**TASK TO CARRY OUT**
Continue the blog post about vampire weaknesses as game mechanics from the point where it stops.

══ TEXT SECTION

I’ll be the first to say that Angel is kinda goofy, and doesn’t have the best production value. BUT what does it for me is the interesting stories and character angles the show takes. You can tell most of the time that the writers thought the plot through ahead of time, which is a sign of a better story. Many shows that they don’t expect to run a long course can suffer quickly from inept and short-sided chunk writing that leads to spastic and un-inspired stories. But Angel doesn’t take itself too seriousley which makes it a heck of a lot funnier to watch, and takes away the sting of bad costumes and cheap imitation weapons that some prop-director saved a few bucks on.
As I was pondering the un-dead/re-dead legends and folklore of the vampire I came to a very cool realization; the few weaknesses that vampires have can be studied in their own right, as full-fledged Game Mechanics! A way to give us non-ghoully breeders a fighting chance when faced with these chomp-tastic thirsty friends. After all, everyone loves a good under-dog story right? So lets take a look at their traditional weaknesses and how they act as mechanics of a human vs. vampire showdown.

════
══ RECORDS SHOWN

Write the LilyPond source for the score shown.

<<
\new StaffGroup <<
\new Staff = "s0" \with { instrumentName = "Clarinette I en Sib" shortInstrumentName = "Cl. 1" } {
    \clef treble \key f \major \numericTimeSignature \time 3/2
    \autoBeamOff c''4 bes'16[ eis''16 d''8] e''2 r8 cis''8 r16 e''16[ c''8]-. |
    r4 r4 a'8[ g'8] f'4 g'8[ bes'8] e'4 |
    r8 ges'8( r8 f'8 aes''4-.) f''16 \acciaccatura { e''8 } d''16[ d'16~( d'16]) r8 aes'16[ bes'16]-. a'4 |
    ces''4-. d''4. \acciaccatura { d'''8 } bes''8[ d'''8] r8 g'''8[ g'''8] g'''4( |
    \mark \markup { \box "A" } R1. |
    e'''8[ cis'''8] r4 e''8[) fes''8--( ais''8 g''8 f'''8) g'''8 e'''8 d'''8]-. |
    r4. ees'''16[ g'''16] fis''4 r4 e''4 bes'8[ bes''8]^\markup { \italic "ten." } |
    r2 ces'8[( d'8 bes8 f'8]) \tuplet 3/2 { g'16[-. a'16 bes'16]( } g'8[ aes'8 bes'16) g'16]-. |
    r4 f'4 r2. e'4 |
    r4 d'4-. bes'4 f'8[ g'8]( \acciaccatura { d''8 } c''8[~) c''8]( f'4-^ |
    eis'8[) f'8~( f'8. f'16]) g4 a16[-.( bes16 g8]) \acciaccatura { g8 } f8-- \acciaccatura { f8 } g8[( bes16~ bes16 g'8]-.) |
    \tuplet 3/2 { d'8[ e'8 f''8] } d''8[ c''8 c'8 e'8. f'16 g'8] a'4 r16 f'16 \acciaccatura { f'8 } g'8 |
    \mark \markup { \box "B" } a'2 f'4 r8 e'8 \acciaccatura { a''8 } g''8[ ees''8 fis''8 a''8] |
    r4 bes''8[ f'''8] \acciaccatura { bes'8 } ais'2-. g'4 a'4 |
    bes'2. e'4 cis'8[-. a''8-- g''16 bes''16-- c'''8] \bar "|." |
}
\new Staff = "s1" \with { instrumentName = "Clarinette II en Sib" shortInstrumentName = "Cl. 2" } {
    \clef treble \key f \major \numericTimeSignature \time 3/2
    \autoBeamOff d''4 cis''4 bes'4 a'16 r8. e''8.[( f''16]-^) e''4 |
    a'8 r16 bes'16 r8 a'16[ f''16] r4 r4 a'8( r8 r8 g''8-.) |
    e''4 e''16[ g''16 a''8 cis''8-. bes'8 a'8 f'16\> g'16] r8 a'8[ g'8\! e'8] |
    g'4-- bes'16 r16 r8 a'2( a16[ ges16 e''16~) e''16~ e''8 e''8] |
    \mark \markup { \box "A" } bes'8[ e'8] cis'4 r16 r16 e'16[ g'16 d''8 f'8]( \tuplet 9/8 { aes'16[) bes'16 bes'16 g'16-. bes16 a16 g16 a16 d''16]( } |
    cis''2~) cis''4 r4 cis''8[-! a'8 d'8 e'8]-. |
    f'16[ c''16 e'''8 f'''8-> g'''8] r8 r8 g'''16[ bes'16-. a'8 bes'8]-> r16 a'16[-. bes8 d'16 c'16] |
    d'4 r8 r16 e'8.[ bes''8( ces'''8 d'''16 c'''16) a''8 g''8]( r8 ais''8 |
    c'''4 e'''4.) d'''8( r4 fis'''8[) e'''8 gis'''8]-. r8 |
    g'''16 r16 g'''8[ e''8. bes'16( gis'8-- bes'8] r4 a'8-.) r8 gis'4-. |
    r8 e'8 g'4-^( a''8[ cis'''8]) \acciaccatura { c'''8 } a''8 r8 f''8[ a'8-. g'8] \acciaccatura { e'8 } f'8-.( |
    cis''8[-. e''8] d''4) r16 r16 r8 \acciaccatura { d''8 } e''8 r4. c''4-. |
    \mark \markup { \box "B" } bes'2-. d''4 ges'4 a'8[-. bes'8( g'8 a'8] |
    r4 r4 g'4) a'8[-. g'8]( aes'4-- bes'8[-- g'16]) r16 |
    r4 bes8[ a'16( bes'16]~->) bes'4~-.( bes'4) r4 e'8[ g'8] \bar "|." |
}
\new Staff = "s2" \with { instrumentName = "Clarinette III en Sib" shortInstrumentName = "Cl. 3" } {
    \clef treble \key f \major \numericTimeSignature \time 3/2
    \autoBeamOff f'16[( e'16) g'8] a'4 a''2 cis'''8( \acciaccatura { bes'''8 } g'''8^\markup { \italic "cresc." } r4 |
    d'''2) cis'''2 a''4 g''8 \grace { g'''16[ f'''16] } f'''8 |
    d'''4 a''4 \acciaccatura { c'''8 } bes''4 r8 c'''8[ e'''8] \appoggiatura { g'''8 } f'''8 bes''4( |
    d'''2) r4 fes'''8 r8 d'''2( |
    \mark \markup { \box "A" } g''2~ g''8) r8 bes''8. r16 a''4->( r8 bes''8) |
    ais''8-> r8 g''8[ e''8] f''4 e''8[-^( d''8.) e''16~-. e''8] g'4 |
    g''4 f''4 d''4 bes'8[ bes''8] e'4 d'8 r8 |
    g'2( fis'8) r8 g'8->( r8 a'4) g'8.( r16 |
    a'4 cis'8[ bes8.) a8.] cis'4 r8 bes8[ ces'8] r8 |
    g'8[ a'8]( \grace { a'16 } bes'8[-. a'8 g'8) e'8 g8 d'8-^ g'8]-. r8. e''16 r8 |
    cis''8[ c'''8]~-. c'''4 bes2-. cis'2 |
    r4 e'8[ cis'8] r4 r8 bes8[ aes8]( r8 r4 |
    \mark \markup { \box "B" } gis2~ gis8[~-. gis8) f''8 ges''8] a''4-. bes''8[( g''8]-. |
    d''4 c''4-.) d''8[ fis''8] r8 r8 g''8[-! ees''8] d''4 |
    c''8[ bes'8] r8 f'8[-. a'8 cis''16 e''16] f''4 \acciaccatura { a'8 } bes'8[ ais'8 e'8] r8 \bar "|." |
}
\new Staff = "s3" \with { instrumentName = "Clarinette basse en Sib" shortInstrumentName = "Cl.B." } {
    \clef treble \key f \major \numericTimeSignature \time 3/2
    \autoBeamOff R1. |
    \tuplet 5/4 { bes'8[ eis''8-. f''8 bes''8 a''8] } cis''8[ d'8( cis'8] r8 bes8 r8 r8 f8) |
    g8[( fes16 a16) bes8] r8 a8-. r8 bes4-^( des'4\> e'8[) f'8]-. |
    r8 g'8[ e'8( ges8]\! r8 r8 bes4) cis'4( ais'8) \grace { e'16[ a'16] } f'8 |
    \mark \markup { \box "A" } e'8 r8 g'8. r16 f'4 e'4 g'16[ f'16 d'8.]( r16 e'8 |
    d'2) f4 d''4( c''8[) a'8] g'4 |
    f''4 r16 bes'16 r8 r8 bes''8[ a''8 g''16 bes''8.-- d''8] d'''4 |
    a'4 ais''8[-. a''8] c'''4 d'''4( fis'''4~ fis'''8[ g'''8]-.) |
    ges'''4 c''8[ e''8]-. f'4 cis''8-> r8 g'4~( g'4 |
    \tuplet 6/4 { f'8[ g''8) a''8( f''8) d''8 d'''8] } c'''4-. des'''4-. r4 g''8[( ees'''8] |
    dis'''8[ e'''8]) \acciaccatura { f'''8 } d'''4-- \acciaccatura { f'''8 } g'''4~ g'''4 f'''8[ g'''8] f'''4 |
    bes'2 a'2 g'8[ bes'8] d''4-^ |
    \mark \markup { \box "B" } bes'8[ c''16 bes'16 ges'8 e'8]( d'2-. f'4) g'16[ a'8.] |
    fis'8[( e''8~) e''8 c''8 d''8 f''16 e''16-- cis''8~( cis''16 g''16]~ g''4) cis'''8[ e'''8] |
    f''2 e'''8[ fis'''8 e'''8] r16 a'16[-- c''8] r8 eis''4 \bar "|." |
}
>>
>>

════

**RESULT OF THE EXERCISE**
1. Sunlight: As a creature that can only linger is false light or very real darkness, this gives us humans a use-able time frame in which to prepare or recover from a vampy attack. Although the movie DAYBREAKERS shows us what technically savvy vamps can do with a few cameras and some ultra-tinted glass =P
2. Garlic: Historically known as a food that will actually ‘cleanse’ the blood, our undead counter-parts can have nothing to do with it since their blood is ‘borrowed’ and UN-CLEAN. Garlic is a resource that we can grow or find in abundance in some cultures such as Italian and South American. This makes it a renew-able and natural weapon.
3. Crosses or Holy Relics: Traditionally vamps are not only undead, but evil. They are only in existance because of some kind of demon combination whether it be spiritual or physical. So the relics and symbols of God that are holy and powerful are said to repel them,or even harm them on contact. This added a very religious and spiritual side to the folklore that in my opinion gives it a much more interesting foundation. Here’s the benefit: higher power/spiritual backing, water as a resource (holy water), churches as sanctuaries or strong-holds, decadent jewelry that not only looks classy but also serves a function (:P)
4. Invitation Only (you shall not pass!): Vamps cannot enter a home unless invited, but it may only take one invitation to give them perpetual access, so chill out and don’t be charmed too quickly by passing strangers. This gives us some protection in our own homes, but also gives the vamp a chance to charm their way in before you know what they are.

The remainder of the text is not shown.